As far as organising everything is concerned, the foundation really helps, trying to keep everything as simple as possible and adapting things to your needs. When you become a donor, you receive a full day off for the tests and for the donation procedure. They choose the place where you donate so that you won’t have a long journey and they refund your travel costs. It’s all set up so as to be as convenient as possible for donors and the staff at the foundation are very helpful.

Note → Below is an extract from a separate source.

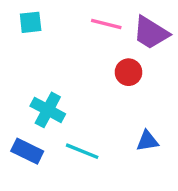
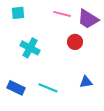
cyan cross: (48, 110) -> (30, 48), moved

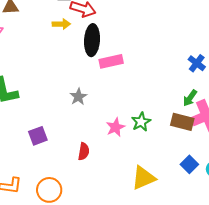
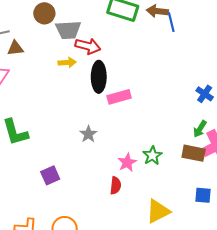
red semicircle: (84, 151) -> (116, 186), moved
blue square: (189, 164) -> (203, 195), turned -36

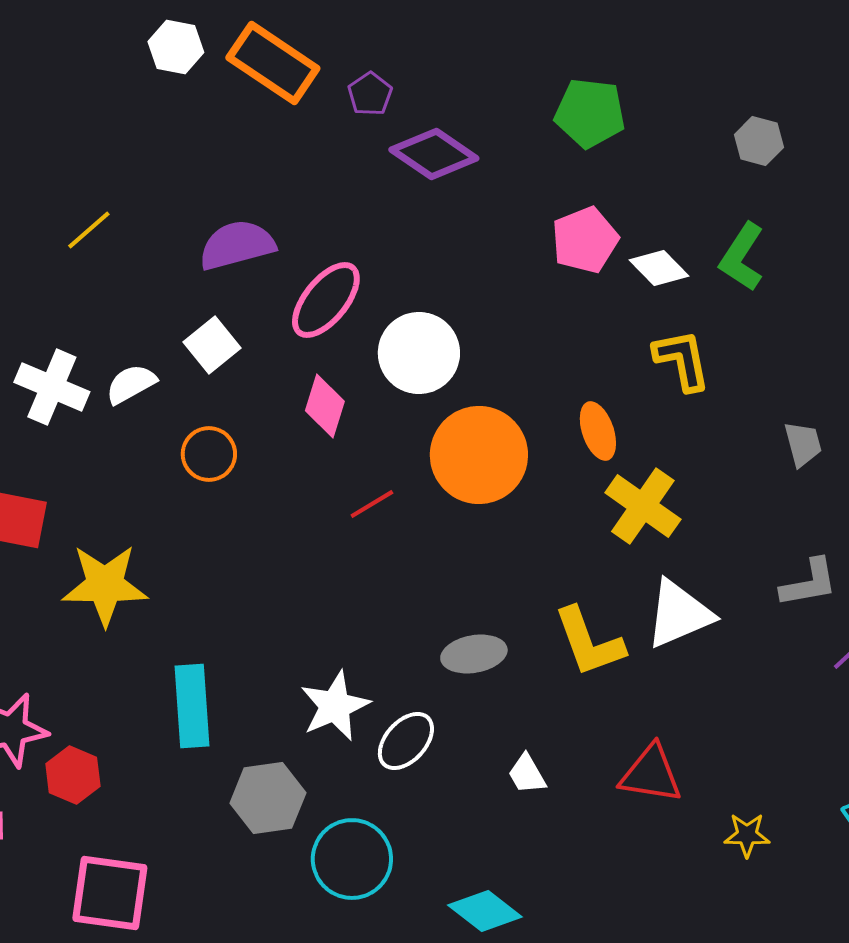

Once it’s all over, you receive a donor’s ID card. It confirms that you’re a registered lifesaver, so it’s something to be proud of. It has its pragmatic pluses, too. You’re seen first at the doctor’s, you’re served without queueing at the chemist’s and there are other privileges, as well. In some cities and towns, you don’t have to pay to use public transport.
The foundation gives you a keepsake… an angel with the DKMS logo on it and a distinctive charm in the form of a jigsaw puzzle piece. Every year, it also sends out a reminder that Bone Marrow Donors’ Day is approaching, not to mention various other letters and gifts. This year, I received a selfie frame, along with their encouragement to use it, as a donor, on the Internet.
Out of this world! I knew that the recipient was a young woman of my age in Great Britain who’d had a transplant that didn’t work out. That’s why my procedure was fast-tracked. Five months after the transplant, you can request information about the recipient’s condition. I wrote an e-mail on 23rd December and I received an answer on Christmas Eve, in the morning. I was frightened to read it, but it turned out that the transplant had worked and her health had greatly improved. I was running from pillar to post out of sheer joy and showing the mail to everyone! I wanted to meet her, but she didn’t want that. To begin with, I couldn’t understand why, but someone from the foundation explained it to me like this. “Imagine someone had saved your life. What would you say to them?” Then I realised that it’s impossible to express your gratitude for something like that in words or gestures, so most recipients decide not to meet their donors.
One more thing… after the actual donation, I had to stay there under observation for around half an hour, just in case. I wandered around the rooms and stopped in front of one of the refrigerators holding bags of blood and smaller bags containing something yellow. And that’s when it hit me… there, in front of my eyes, was something that could keep someone out of the grave. It’s the most extraordinary feeling.
Congratulations to Natalia on her outstanding courage, even though she herself avers that she wouldn’t call it courage, but a natural impulse. We’d certainly like to encourage everyone who is undecided to visit DKMS and start the process of joining the register. It really doesn’t cost anything and it offers you a genuine chance of saving someone’s life! Natalia’s story speaks for itself!